The blacktop along North Main gave way to the old paving stones underneath; the stones petered out into gravel then earth as the track crossed the desolate stretch that separated civilization from Catfish Bayou. It was a blustery morning: liver-brown leaves from a few withered elms skittering across the barren ground, a chevron-shaped skein of geese honking overhead. Having increased his breakneck stride, Hershel Tarnopol sped down the slope toward the bloated pond; he raced across the crunching shingle and launched himself, legs still cycling, in an arc above the wind-riffled water. Arrived at the brow of the slope, Muni was just in time to see the mammoth pewter-gray fish leap out of the bayou, its whiskers waving like ganglia, its jaws stretched to a cavernous width to receive the boy. As Hershel dropped into its mouth feet first and was swallowed whole, the fish dove back beneath the oily surface with a splash and was gone.

Almost as astonishing to Muni as the event itself was the lack of surprise his tale of Hershel’s fate generated in the community. Sightings of the big fish had already been reported: it was, as Rabbi ben Yahya’s followers described it, a prodigy grown fat on the iniquities of the Jewish people. Nearly as large as Leviathan, the fish was an unmistakable harbinger of the coming of Messiah, et cetera. As for Hershel Tarnopol, it was fitting that the scourge of North Main Street should have come to such a biblical reckoning as to be swallowed by a whale.

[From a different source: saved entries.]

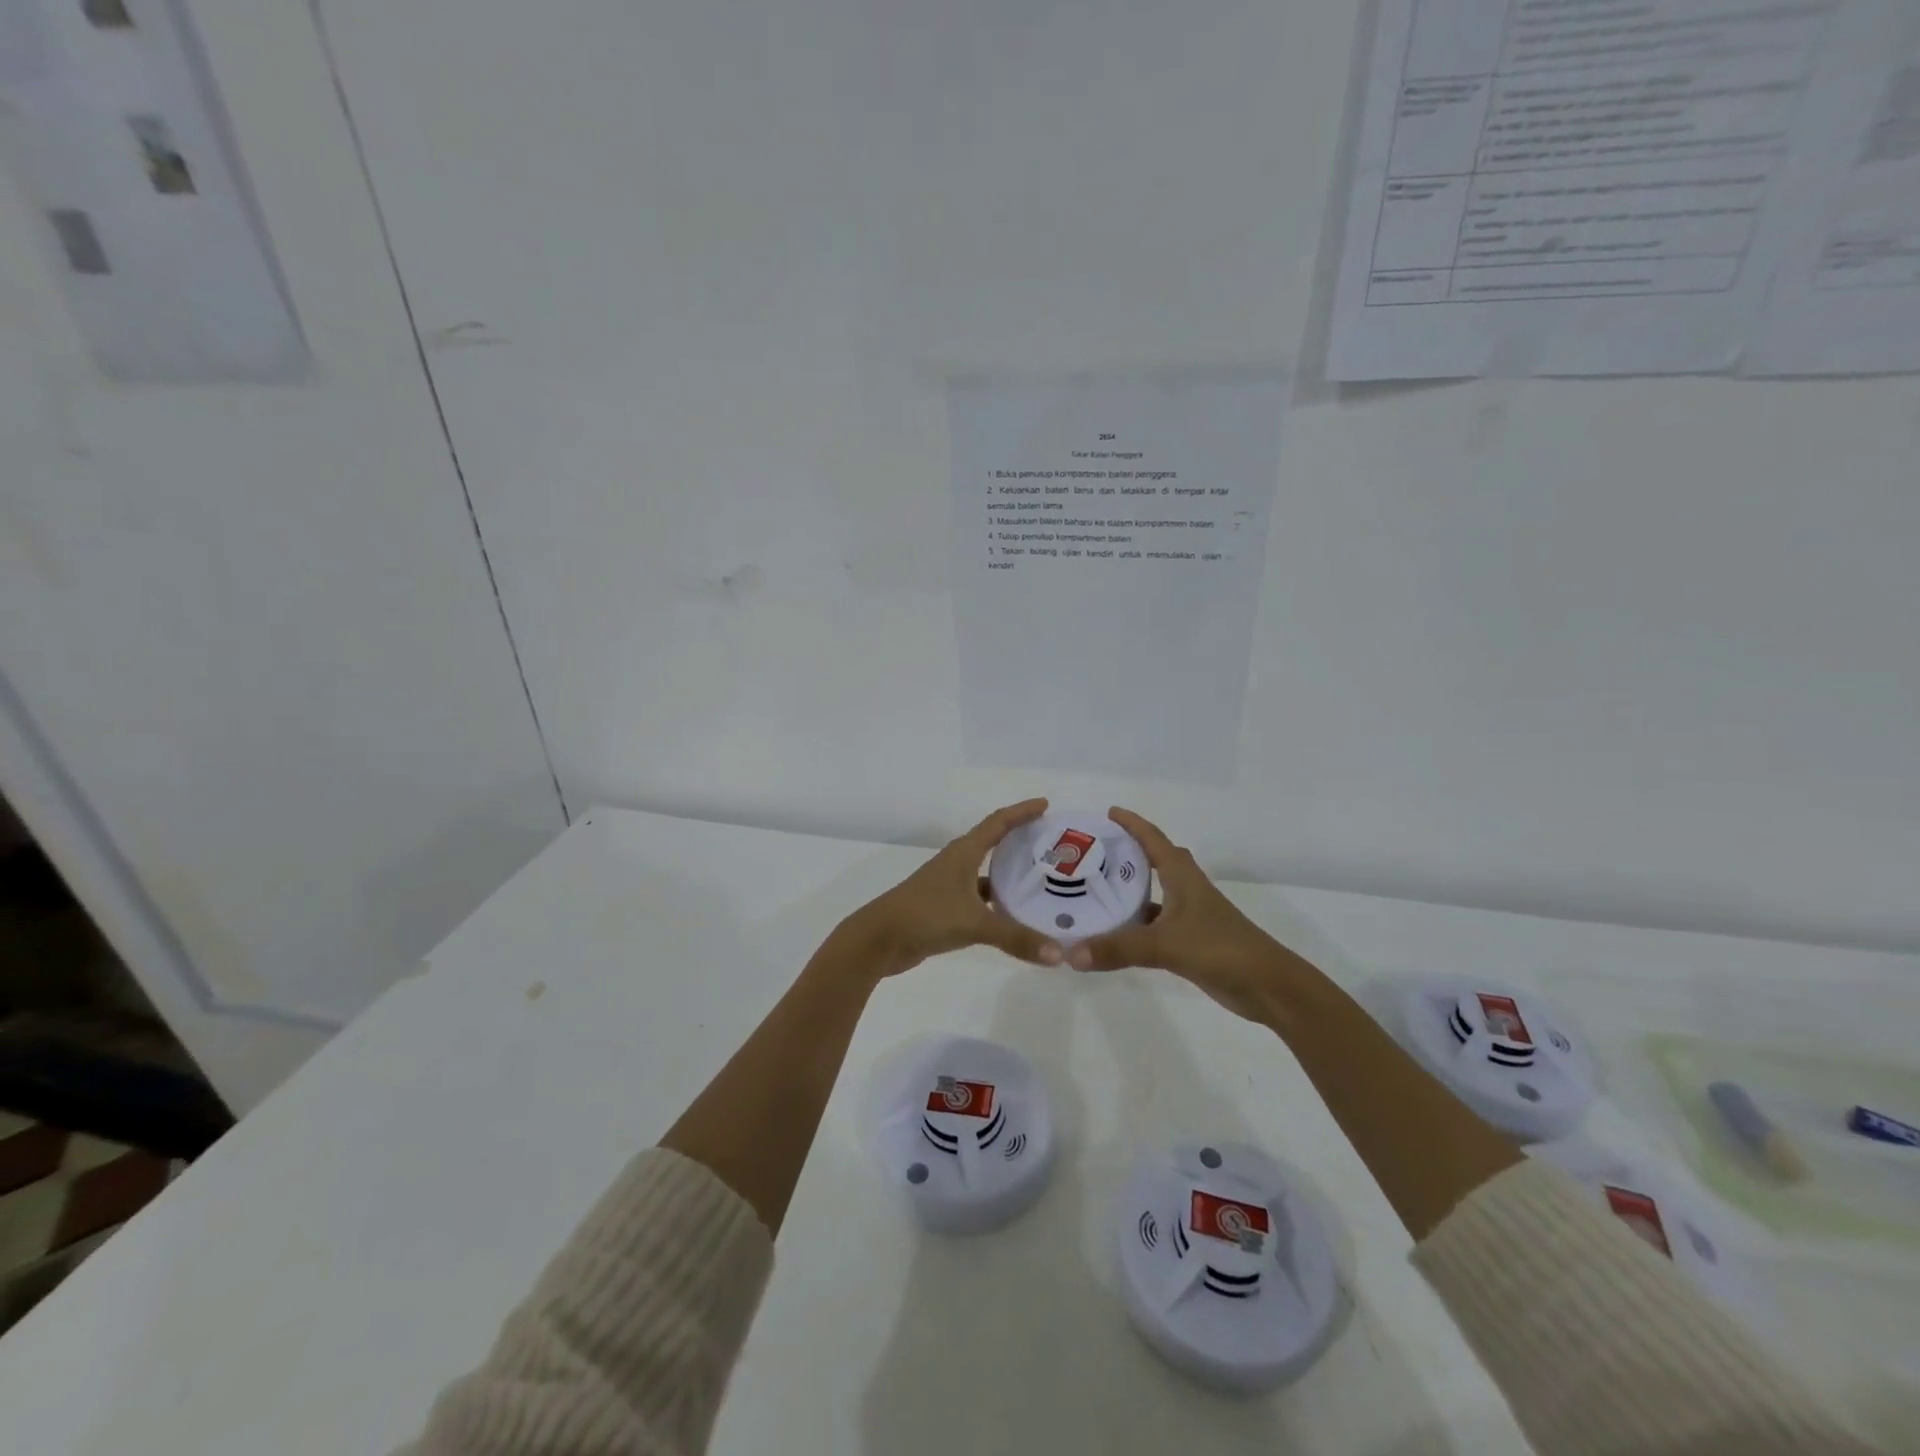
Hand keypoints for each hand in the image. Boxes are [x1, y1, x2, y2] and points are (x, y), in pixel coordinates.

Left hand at [829, 799, 1065, 980]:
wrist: (879, 940)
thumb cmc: (925, 916)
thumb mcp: (974, 924)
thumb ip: (1016, 937)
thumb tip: (1059, 955)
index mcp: (963, 853)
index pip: (997, 823)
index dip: (1021, 812)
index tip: (1045, 805)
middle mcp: (957, 863)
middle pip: (993, 843)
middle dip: (1020, 840)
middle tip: (1051, 843)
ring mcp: (949, 886)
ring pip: (987, 873)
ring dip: (1010, 874)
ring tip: (1042, 879)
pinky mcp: (945, 908)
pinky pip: (980, 898)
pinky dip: (998, 902)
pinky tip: (1016, 915)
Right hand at [1066, 807, 1320, 1024]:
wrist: (1268, 987)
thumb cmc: (1221, 949)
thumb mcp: (1165, 945)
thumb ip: (1119, 948)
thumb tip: (1071, 954)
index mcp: (1183, 877)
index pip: (1154, 840)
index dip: (1132, 824)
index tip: (1108, 812)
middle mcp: (1185, 890)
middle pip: (1153, 862)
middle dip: (1126, 853)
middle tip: (1091, 853)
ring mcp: (1189, 917)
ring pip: (1151, 896)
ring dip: (1127, 892)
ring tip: (1091, 891)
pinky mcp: (1189, 943)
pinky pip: (1152, 926)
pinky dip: (1133, 926)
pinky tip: (1111, 935)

“Was a catfish,” Muni assured them, proud of his growing ability to recognize local fauna.

“Nifter shmifter,” they replied. “A fish is a fish.”

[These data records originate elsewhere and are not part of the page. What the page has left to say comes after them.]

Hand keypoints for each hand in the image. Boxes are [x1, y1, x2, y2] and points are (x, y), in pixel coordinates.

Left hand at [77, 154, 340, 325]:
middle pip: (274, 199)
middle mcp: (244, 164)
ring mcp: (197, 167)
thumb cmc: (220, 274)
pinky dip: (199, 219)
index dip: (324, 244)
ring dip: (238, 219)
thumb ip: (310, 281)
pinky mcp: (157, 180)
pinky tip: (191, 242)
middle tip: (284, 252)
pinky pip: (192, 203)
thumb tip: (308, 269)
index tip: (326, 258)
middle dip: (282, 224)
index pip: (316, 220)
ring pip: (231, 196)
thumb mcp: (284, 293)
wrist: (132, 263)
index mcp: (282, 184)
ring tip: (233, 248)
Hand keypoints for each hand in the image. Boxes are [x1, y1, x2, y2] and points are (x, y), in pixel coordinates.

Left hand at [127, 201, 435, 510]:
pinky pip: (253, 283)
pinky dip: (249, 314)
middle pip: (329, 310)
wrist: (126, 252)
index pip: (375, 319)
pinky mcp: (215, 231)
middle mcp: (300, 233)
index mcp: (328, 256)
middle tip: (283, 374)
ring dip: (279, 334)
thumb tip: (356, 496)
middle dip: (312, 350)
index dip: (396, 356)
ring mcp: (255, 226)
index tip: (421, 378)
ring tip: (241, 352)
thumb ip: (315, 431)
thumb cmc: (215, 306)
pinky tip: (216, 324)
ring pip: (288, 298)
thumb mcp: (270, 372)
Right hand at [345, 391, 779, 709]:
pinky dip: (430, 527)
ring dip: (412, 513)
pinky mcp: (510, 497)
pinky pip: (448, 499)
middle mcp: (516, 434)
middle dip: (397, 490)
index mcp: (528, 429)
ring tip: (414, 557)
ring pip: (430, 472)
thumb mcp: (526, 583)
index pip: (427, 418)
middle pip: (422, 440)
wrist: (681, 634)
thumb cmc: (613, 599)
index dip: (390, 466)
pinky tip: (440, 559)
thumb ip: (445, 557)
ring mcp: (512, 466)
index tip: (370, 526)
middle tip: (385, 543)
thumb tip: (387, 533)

“Don’t split hairs with these clowns,” his uncle Pinchas cautioned him. “You’ll end up meshuggeh as they are.” Pinchas was squeamish whenever the rebbe’s disciples milled about his store inspecting items they could never use. They fingered catchers’ mitts and razor strops like connoisseurs, argued over the kosherness of an ink pen or hot water bottle, but seldom bought anything. When they did make a purchase, Pinchas would bite their coins to ensure their legitimacy. Where did their money come from anyway, since none of them had ever been seen to engage in work? Rumor had it they received remittances from the godforsaken Lithuanian village they hailed from, its inhabitants happy to pay them to stay away. But Pinchas wouldn’t have put it past them to mint their own currency.

The only person appropriately disturbed by the disappearance of the neighborhood scapegrace was Hershel’s father, Oyzer, who had since allowed his livelihood to languish. The blacksmith (the wags called him Oyzer Destroyser, though never to his face) had surrendered his mad fits of temper to an ominous brooding, and could be seen early each morning shambling with the rod and reel he’d purchased at Pin’s in the direction of Catfish Bayou. There he would sit on the bank until sundown.

Then there was enough of a nip in the late autumn air to remind Muni Pinsker of the ravening winds that had blown him to this river city, and he knew he ought to count his blessings. But he was restless, possessed of contradictory emotions that he’d thought were forever defunct; and he was haunted by the girl he continued to evade. The visceral charge he’d experienced during his heated pursuit of the thief, to say nothing of its stupendous conclusion, had yet to dissipate. In chasing Hershel, Muni had felt strangely as if he were chasing some renegade piece of himself just out of reach; his inability to apprehend the boy — or to save him from his impetuous plunge — had left the immigrant lastingly frustrated. For all his gratitude toward his uncle, he’d begun to feel constrained in Pinchas’s employ, no longer satisfied with sorting merchandise, taking inventory, and performing odd jobs. In the midst of stacking flour sifters or pricing jars of disappearing cream, Muni might find himself frozen in place, trying to recall some elusive version of the youth he’d once been. He might emerge from his trance to observe that the clock had advanced perhaps a quarter of an hour — fifteen lost and irretrievable minutes.